Bonne chance dans votre carrière, Monsieur non-non, et j’espère que vous n’avez pas envoyé vos condoléances à Madame X!

 

Le million – prise 2

Chéri vient d’acheter des billets de loterie. Assis au comptoir de la cuisine, il rêve d’une petite maison avec un immense garage rempli de voitures « sport ».

Mes rêves sont un peu différents :

- Moi, si on gagne, je me fais refaire le body d’un bout à l’autre.

Chéri s’étouffe et « explose » littéralement de rire. Plus je lui demande ce qu’il a à rire, plus il rit. Il se tient le ventre à deux mains et je vois ses yeux se remplir de larmes. Je ne vois vraiment pas ce qu’il y a de drôle. J’insiste.

Fiston, tout sérieux, se fait un sandwiche de l’autre côté du comptoir.

- Tu ferais vraiment ça, m’man?

- Ben non, tu sais bien. Pourquoi il rit d’après toi?

Fiston hausse les épaules tandis que Chéri est repris d’un nouveau fou rire incontrôlable. Il finit par me dire, entre deux crises de rire :

- T’as pas besoin de ça.

Oui, je me rappelle. Chéri m’aime comme je suis. Depuis dix ans.

- De toutes façons, m’man, dit Fiston entre deux bouchées de sandwiche, ça ne paraît plus au bout de cinq ou six ans, ces chirurgies-là, tout est à recommencer. Et quand ça retombe, c’est pire qu’avant.

Ah! bon.

Un ancien amoureux m’avait dit, un jour que je lui avais demandé s’il me trouvait encore belle (je venais d’avoir 30 ans), que j’étais comme un vieux fauteuil qui n’est plus vraiment beau mais auquel on s’est attaché avec le temps. Et pourtant, pourtant c’est ce vieux fauteuil plus vraiment beau qui a volé le cœur de Chéri, un jour que je descendais mon sac de vidanges au container, en salopette, décoiffée, pieds nus, lunettes au bout du nez, dans le vieil immeuble où j’étais déménagée avec mes deux tout-petits.

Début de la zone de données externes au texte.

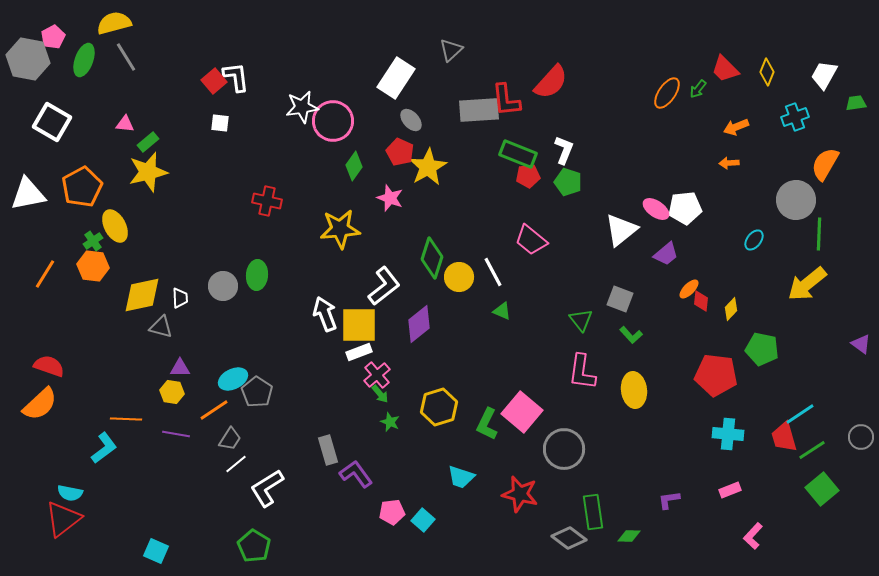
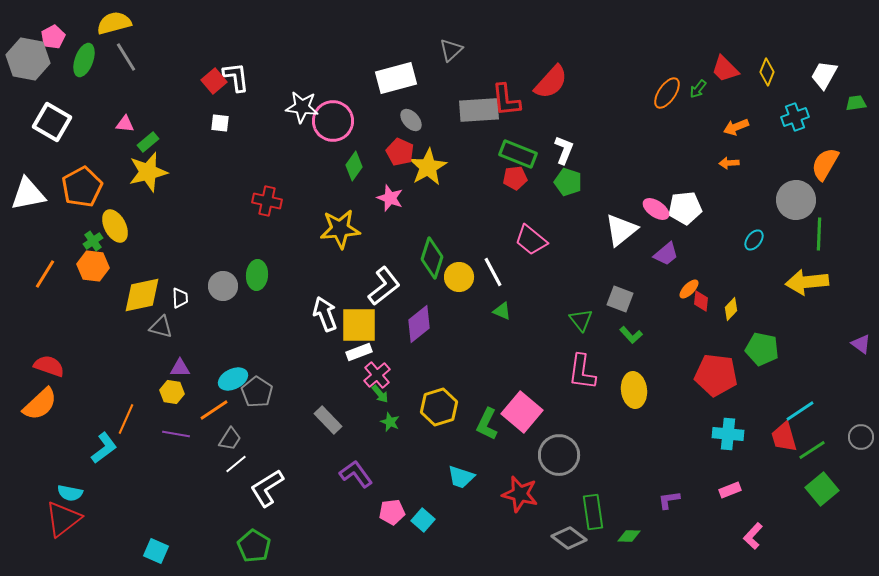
white rectangle at (396, 78): rotated 42 degrees clockwise
white star at (302, 107): rotated 16 degrees clockwise
red pentagon at (528, 176): moved 13 px left, 2 px down
yellow arrow at (807, 284): moved 2 px up; rotated 33 degrees clockwise
cyan line at (800, 414): moved 3 px up
orange line at (126, 419): rotated 68 degrees counterclockwise
gray circle at (564, 449): moved 5 px left, 6 px down
gray rectangle at (328, 450): moved 30 px up; rotated 28 degrees counterclockwise
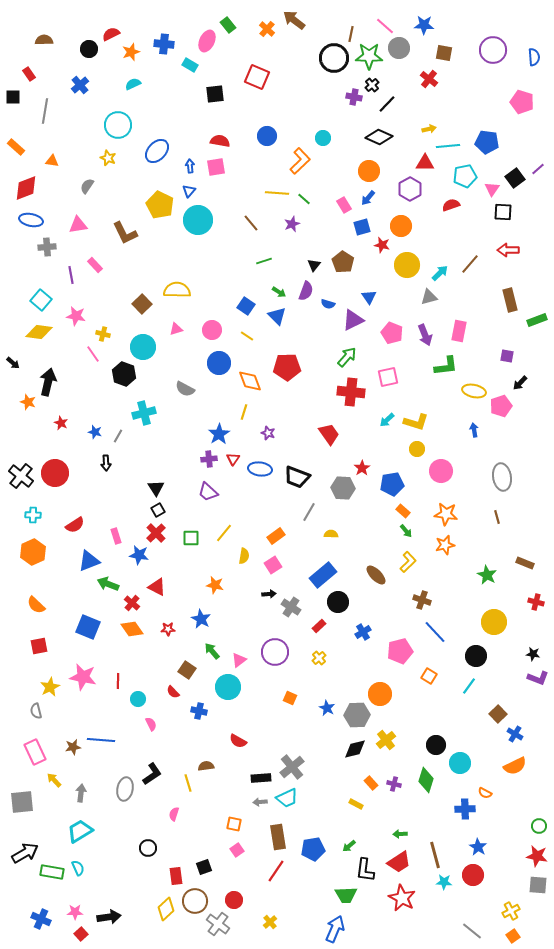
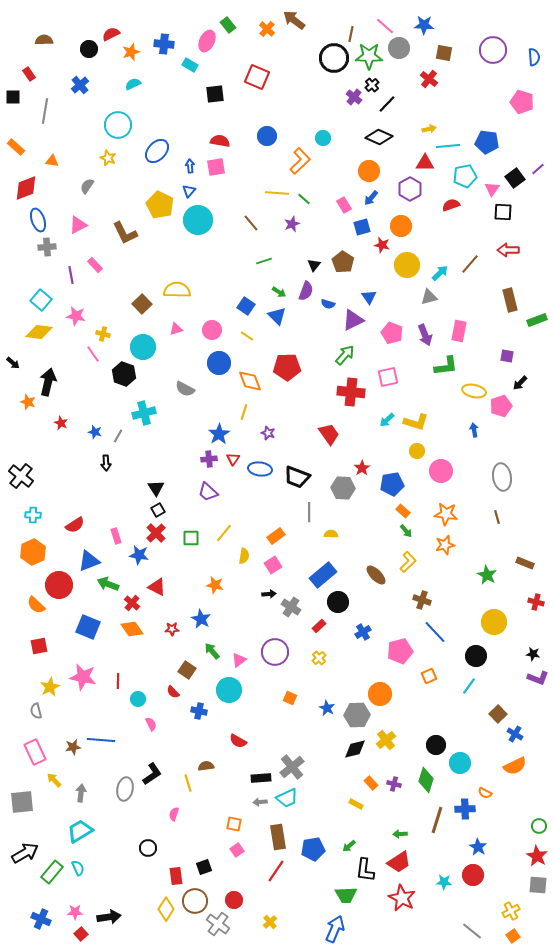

Il m’aime comme je suis. Pessimiste. Émotive. Sensible. Angoissée. Pré-ménopausée. Épuisée par le deuil. Il me trouve un million d’autres qualités. Il ne dit jamais rien quand je viens lui raconter mes tracas en plein milieu d’une partie de hockey. Quand je lui dis qu’il ne m’écoute jamais, il répond doucement que ce n’est pas vrai ou demande ce qui se passe. Il endure mon chien et mes trois chats, les traîneries des ados qui bloquent le passage entre la salle à manger et le sous-sol, les paniers de vêtements à plier qui s’empilent.

Pourquoi est-ce que je voudrais d’un million de dollars, alors?